Um dos responsáveis pelo estudo, o epidemiologista Rômulo Paes de Sousa, pesquisador da Fiocruz, disse à BBC News Brasil que "as pessoas querem fazer contraposições que não são reais, como: morrer infectado ou morrer como consequência do desemprego". Ele diz que, na verdade, as mortes dependem da resposta do governo para conter a epidemia e os efeitos dela.
"O Brasil ficou infantilizado do ponto de vista político. Discutimos coisas que não fazem sentido. Uma delas é: 'preciso que a gente saia logo do isolamento porque aí a economia vai voltar e vamos prevenir mortes no futuro em função da recessão'. Isso não faz o menor sentido. Se você sai de forma desorganizada, descontrolada, as pessoas vão se contaminar e vão começar a morrer."

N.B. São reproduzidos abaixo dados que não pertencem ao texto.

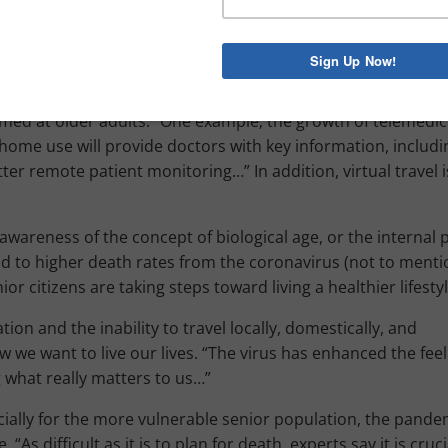
sited by family members, there was also the disproportiona
hat won’t be soon forgotten. Age segregation may not be a f
’ve written about the benefits of age-restricted housing, t
imed at older adults.” One example; the growth of telemedici
 home use will provide doctors with key information, includi
er remote patient monitoring…” In addition, virtual travel i
awareness of the concept of biological age, or the internal 
d to higher death rates from the coronavirus (not to menti
 citizens are taking steps toward living a healthier lifestyl
ation and the inability to travel locally, domestically, and
 we want to live our lives. “The virus has enhanced the feeli
 what really matters to us…”
cially for the more vulnerable senior population, the pande
“As difficult as it is to plan for death, experts say it is cruci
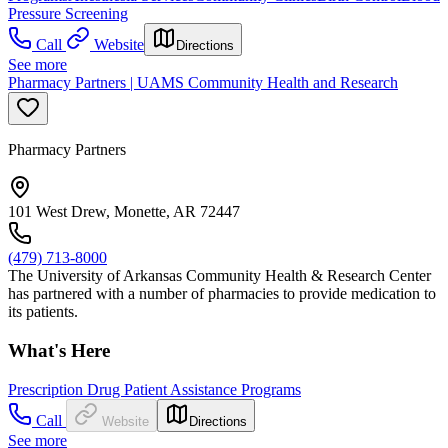
Pressure Screening
Call
Website
Directions
See more
Pharmacy Partners | UAMS Community Health and Research
Pharmacy Partners
101 West Drew, Monette, AR 72447
(479) 713-8000
The University of Arkansas Community Health & Research Center
has partnered with a number of pharmacies to provide medication to
its patients.
What's Here
Prescription Drug Patient Assistance Programs
Call
Website
Directions
See more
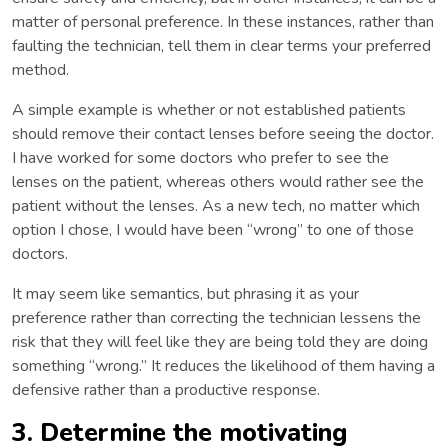
matter of personal preference. In these instances, rather than
faulting the technician, tell them in clear terms your preferred
method.
A simple example is whether or not established patients
should remove their contact lenses before seeing the doctor.
I have worked for some doctors who prefer to see the
lenses on the patient, whereas others would rather see the
patient without the lenses. As a new tech, no matter which
option I chose, I would have been “wrong” to one of those
doctors.
It may seem like semantics, but phrasing it as your
preference rather than correcting the technician lessens the
risk that they will feel like they are being told they are doing
something “wrong.” It reduces the likelihood of them having a
defensive rather than a productive response.
3. Determine the motivating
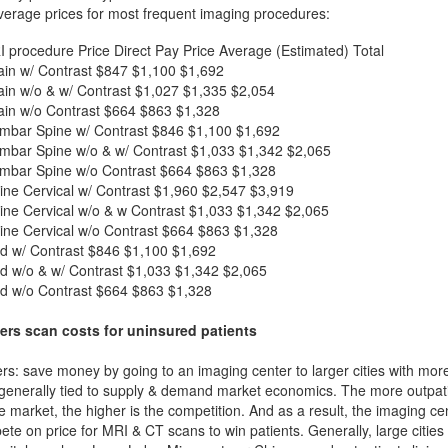
verage prices for most frequent imaging procedures:
I procedure
Price
Direct Pay Price
Average (Estimated) Total
in w/ Contrast
$847
$1,100
$1,692
in w/o & w/ Contrast
$1,027
$1,335
$2,054
in w/o Contrast
$664
$863
$1,328
mbar Spine w/ Contrast
$846
$1,100
$1,692
mbar Spine w/o & w/ Contrast
$1,033
$1,342
$2,065
mbar Spine w/o Contrast
$664
$863
$1,328
ne Cervical w/ Contrast
$1,960
$2,547
$3,919
ne Cervical w/o & w Contrast
$1,033
$1,342
$2,065
ne Cervical w/o Contrast
$664
$863
$1,328
d w/ Contrast
$846
$1,100
$1,692
d w/o & w/ Contrast
$1,033
$1,342
$2,065
d w/o Contrast
$664
$863
$1,328
ers scan costs for uninsured patients
rs: save money by going to an imaging center to larger cities with mor
 generally tied to supply & demand market economics. The more outpatien
he market, the higher is the competition. And as a result, the imaging c
ete on price for MRI & CT scans to win patients. Generally, large cities w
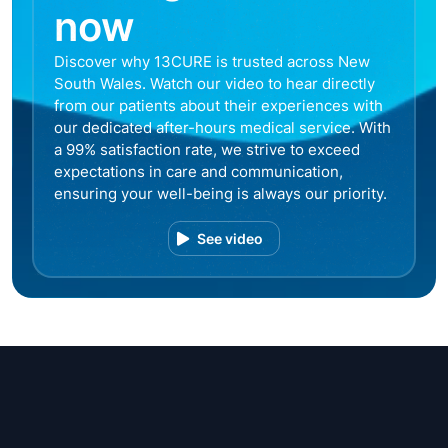
now
Discover why 13CURE is trusted across New
South Wales. Watch our video to hear directly
from our patients about their experiences with
our dedicated after-hours medical service. With
a 99% satisfaction rate, we strive to exceed
expectations in care and communication,
ensuring your well-being is always our priority.
See video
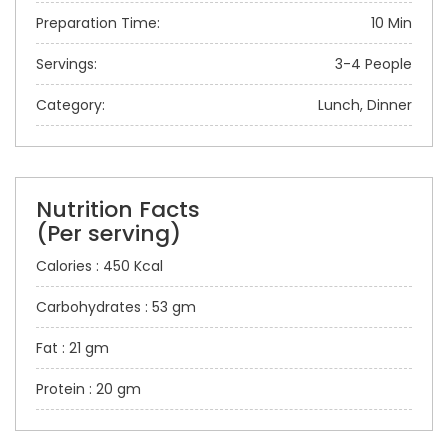
Preparation Time:
10 Min
Servings:
3-4 People
Category:
Lunch, Dinner
Nutrition Facts
(Per serving)
Calories : 450 Kcal
Carbohydrates : 53 gm
Fat : 21 gm
Protein : 20 gm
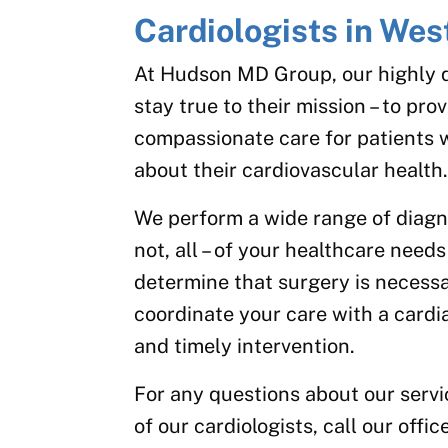
Cardiologists in We
At Hudson MD Group, our highly qu
stay true to their mission – to pr
compassionate care for patients 
about their cardiovascular health
We perform a wide range of diagnos
not, all – of your healthcare needs
determine that surgery is necessar
coordinate your care with a cardi
and timely intervention.
For any questions about our serv
of our cardiologists, call our offi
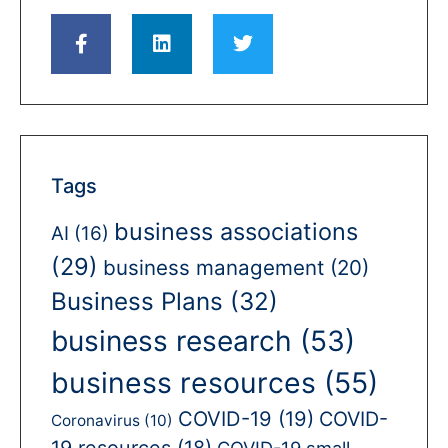
Tags
business associations
AI
(16)
(29)
business management
(20)
Business Plans
(32)
business research
(53)
business resources
(55)
COVID-19
(19)
COVID-
Coronavirus
(10)
19 resources
(18)
COVID-19 small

Em países ricos, recessões passadas trouxeram redução da mortalidade, que pode ser explicada por redução em acidentes de trânsito, doenças hepáticas e doenças cardiovasculares nesses períodos.
Uma possível explicação para essas reduções é que o declínio da produtividade durante as recessões resulta em menor participação em atividades prejudiciais, como direção e consumo de álcool, redução do horário de trabalho e aumento do tempo gasto em atividades saudáveis.
Em países de baixa e média renda, no entanto, as tendências são diferentes.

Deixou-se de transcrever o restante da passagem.